Set exercise
Reproduce the following lines word for word, keeping every character the same.

Data to process
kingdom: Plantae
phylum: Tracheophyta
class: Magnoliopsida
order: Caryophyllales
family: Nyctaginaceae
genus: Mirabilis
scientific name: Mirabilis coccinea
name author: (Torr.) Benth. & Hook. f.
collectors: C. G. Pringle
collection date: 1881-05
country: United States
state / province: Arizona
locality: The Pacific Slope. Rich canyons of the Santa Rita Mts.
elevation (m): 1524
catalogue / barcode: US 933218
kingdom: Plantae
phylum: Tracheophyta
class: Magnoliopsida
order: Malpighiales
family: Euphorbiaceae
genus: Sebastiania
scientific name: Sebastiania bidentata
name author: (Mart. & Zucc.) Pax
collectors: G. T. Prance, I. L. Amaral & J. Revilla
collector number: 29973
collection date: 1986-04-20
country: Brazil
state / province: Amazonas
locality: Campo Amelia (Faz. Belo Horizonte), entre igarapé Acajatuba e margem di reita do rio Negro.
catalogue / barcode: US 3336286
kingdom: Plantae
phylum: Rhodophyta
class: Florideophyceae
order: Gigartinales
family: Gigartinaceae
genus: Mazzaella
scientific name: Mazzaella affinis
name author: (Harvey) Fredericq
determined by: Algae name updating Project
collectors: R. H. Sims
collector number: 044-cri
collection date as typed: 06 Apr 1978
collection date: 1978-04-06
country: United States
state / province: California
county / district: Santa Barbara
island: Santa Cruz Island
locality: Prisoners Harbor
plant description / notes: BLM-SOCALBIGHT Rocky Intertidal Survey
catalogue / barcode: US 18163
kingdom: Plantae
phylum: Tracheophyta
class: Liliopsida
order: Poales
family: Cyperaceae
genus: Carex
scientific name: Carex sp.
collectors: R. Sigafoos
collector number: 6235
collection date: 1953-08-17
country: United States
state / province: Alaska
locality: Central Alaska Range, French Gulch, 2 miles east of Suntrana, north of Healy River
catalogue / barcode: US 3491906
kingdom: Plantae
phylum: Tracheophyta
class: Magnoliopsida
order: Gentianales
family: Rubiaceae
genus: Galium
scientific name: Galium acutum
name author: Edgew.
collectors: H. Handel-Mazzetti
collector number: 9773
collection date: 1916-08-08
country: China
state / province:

Expected output
kingdom: Plantae
phylum: Tracheophyta
class: Magnoliopsida
order: Caryophyllales
family: Nyctaginaceae
genus: Mirabilis
scientific name: Mirabilis coccinea
name author: (Torr.) Benth. & Hook. f.
collectors: C. G. Pringle
collection date: 1881-05
country: United States
state / province: Arizona
locality: The Pacific Slope. Rich canyons of the Santa Rita Mts.
elevation (m): 1524
catalogue / barcode: US 933218
kingdom: Plantae
phylum: Tracheophyta
class: Magnoliopsida
order: Malpighiales
family: Euphorbiaceae
genus: Sebastiania
scientific name: Sebastiania bidentata
name author: (Mart. & Zucc.) Pax
collectors: G. T. Prance, I. L. Amaral & J. Revilla
collector number: 29973
collection date: 1986-04-20
country: Brazil
state / province: Amazonas
locality: Campo Amelia (Faz. Belo Horizonte), entre igarapé Acajatuba e margem di reita do rio Negro.
catalogue / barcode: US 3336286
kingdom: Plantae
phylum: Rhodophyta
class: Florideophyceae
order: Gigartinales
family: Gigartinaceae
genus: Mazzaella
scientific name: Mazzaella affinis
name author: (Harvey) Fredericq
determined by: Algae name updating Project
collectors: R. H. Sims
collector number: 044-cri
collection date as typed: 06 Apr 1978
collection date: 1978-04-06
country: United States
state / province: California
county / district: Santa Barbara
island: Santa Cruz Island
locality: Prisoners Harbor
plant description / notes: BLM-SOCALBIGHT Rocky Intertidal Survey
catalogue / barcode: US 18163
kingdom: Plantae
phylum: Tracheophyta
class: Liliopsida
order: Poales
family: Cyperaceae
genus: Carex
scientific name: Carex sp.
collectors: R. Sigafoos
collector number: 6235
collection date: 1953-08-17
country: United States
state / province: Alaska
locality: Central Alaska Range, French Gulch, 2 miles east of Suntrana, north of Healy River
catalogue / barcode: US 3491906
kingdom: Plantae
phylum: Tracheophyta
class: Magnoliopsida
order: Gentianales
family: Rubiaceae
genus: Galium
scientific name: Galium acutum
name author: Edgew.
collectors: H. Handel-Mazzetti
collector number: 9773
collection date: 1916-08-08
country: China
state / province:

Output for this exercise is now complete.